I have to say that the consultation paper was doubtful about the need for a general duty of good faith. However, I certainly believe that such a duty is needed, although I shall leave it to my noble friend to speak on that issue.

As I see it, of the statutory provisions involved, the only remaining issue is the failure of the Bill to include any provision to replace Section 35 of the Partnership Act. Section 35 gives powers to the court to dissolve a partnership on various grounds, including the incapacity of a member to carry out his or her partnership obligations, or to dissolve a partnership because of various kinds of misconduct by a member other than the member who is seeking the dissolution.

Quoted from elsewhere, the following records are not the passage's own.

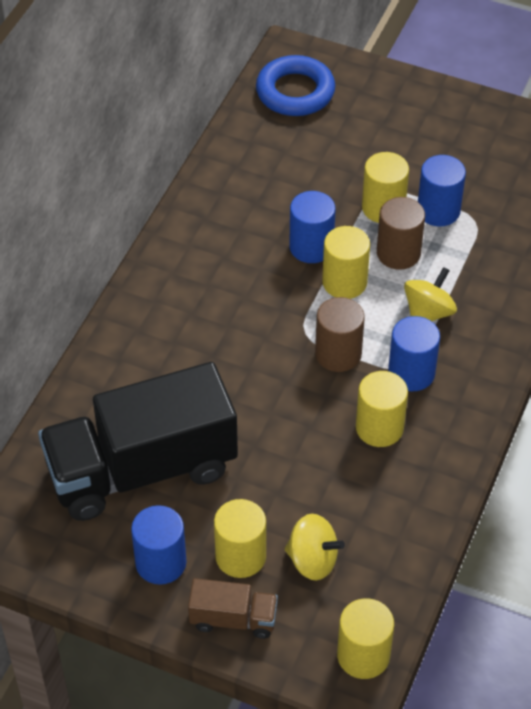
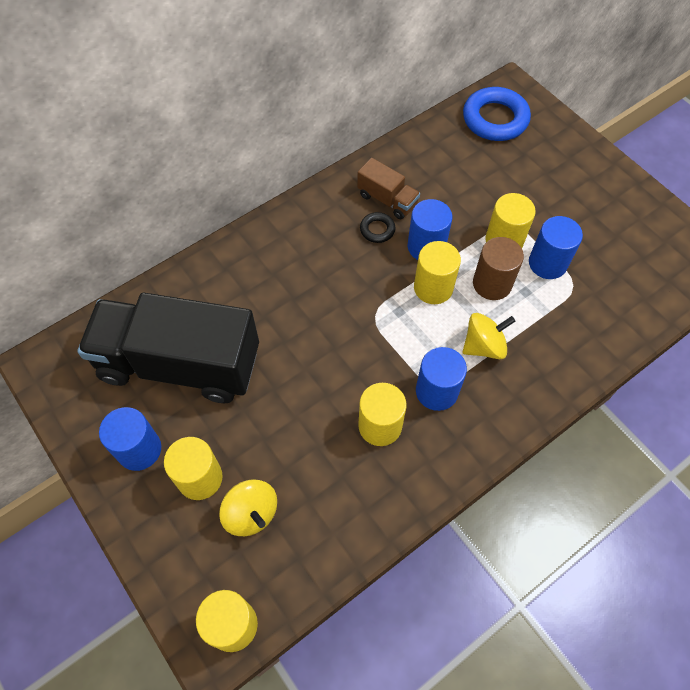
camera: 30 degrees right, 10 degrees up
brown truck [188,578,278,639] -> brown truck moved to [357,158,420,219]
brown cylinder [315,297,365,372] -> none
none -> black ring [360,212,396,243]

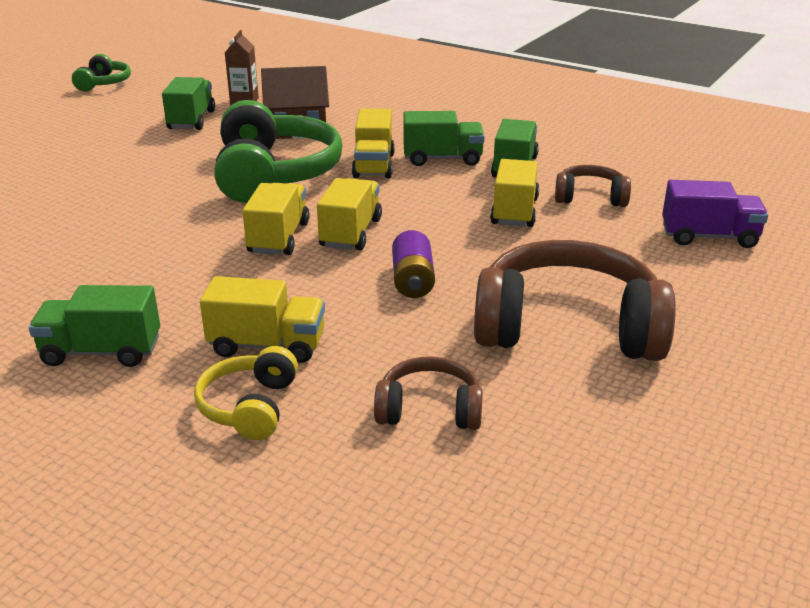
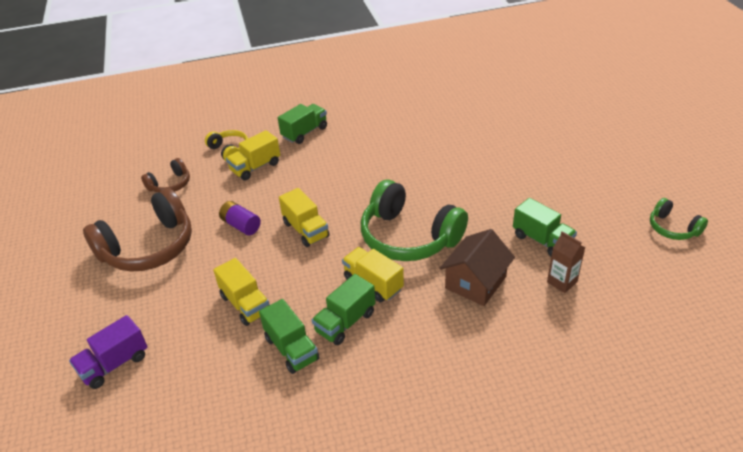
camera: 135 degrees right, 10 degrees up
yellow truck [243,183,310,255] -> none
brown headphones [555,165,631,207] -> none

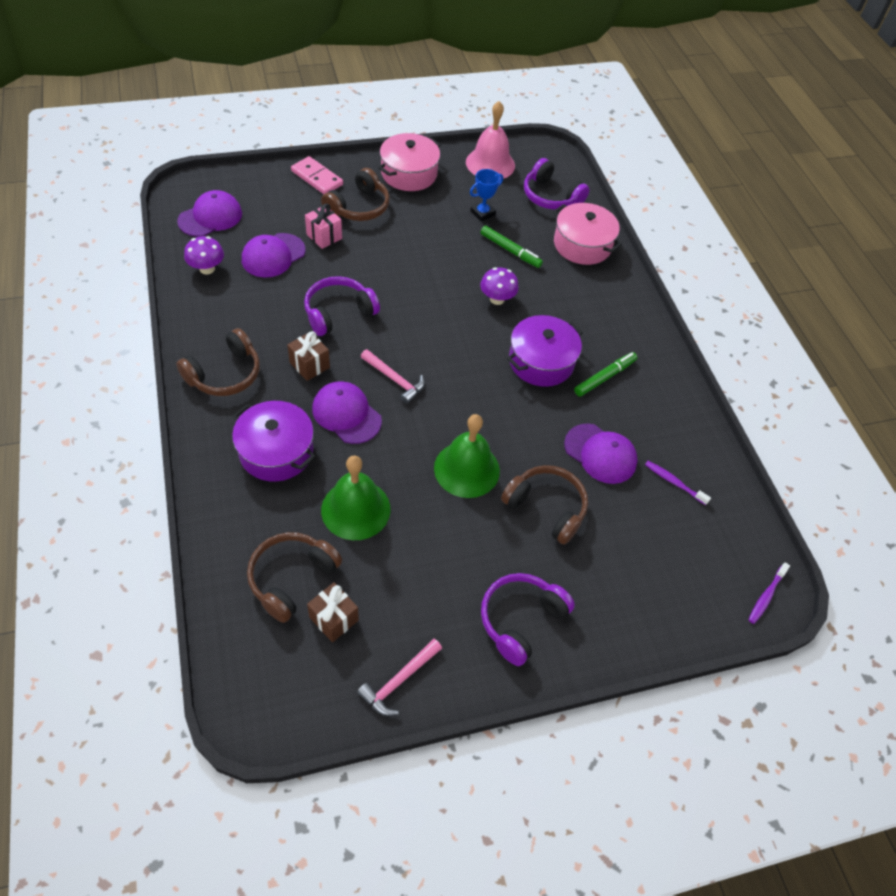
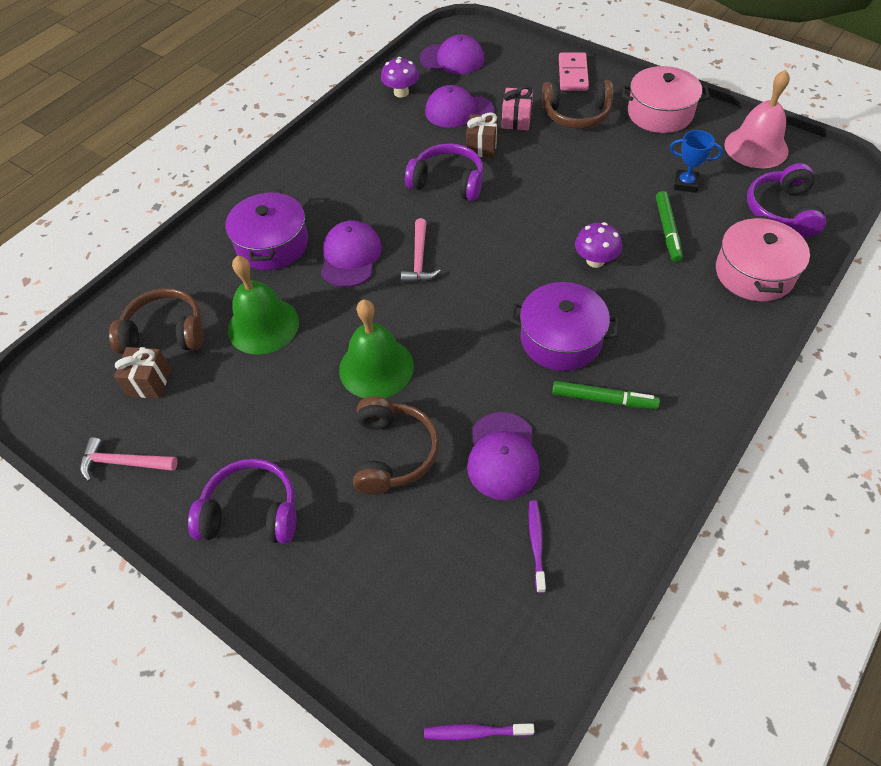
camera: 60 degrees right, 0 degrees up
brown headphones [176,328,260,396] -> none
brown gift [287,331,330,381] -> brown gift moved to [466,112,498,158]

Limited liability partnerships are basically a structure for business where it is intended that all the members shall be involved in the work. I believe that the Bill needs a formal provision to cover a situation where one member becomes permanently incapacitated or is guilty of serious misconduct in the management of the business. In substantial LLPs, undoubtedly the members' agreement will cover that kind of situation. However, there is a need for a default power to cover small LLPs where a formal agreement and proper advice on the terms which ought to go into a formal agreement are much less likely to be in place. It is essential to provide something of that kind for a body where all the members are normally working members.

The consultation paper considers, although without much enthusiasm, the possibility of introducing into LLPs something along the lines of Section 459 of the Companies Act 1985 which gives a minority shareholder the power to go to the court for various remedies, including the compulsory buy-out of his or her own shares if the business is being carried on in a manner unfairly prejudicial to him or her. I hope that the consultation will come to the conclusion that something of that kind is needed in the case of LLPs because I believe that it is required, although possibly in a simplified form. That would avoid the problems of time and cost that have been thrown up by Section 459. However, I believe that we also need something along the lines of Section 35 of the Partnership Act--not in an identical form because here I believe that we are less likely to be looking at dissolution than the continuation of the LLP on the basis of buying out a member who is incapacitated.

I believe that something of this kind should be included, as well as an extension of Section 459. Although in general I find the Government's position much more acceptable than it was previously, I hope that they will now be able to consider taking action along these lines. I beg to move.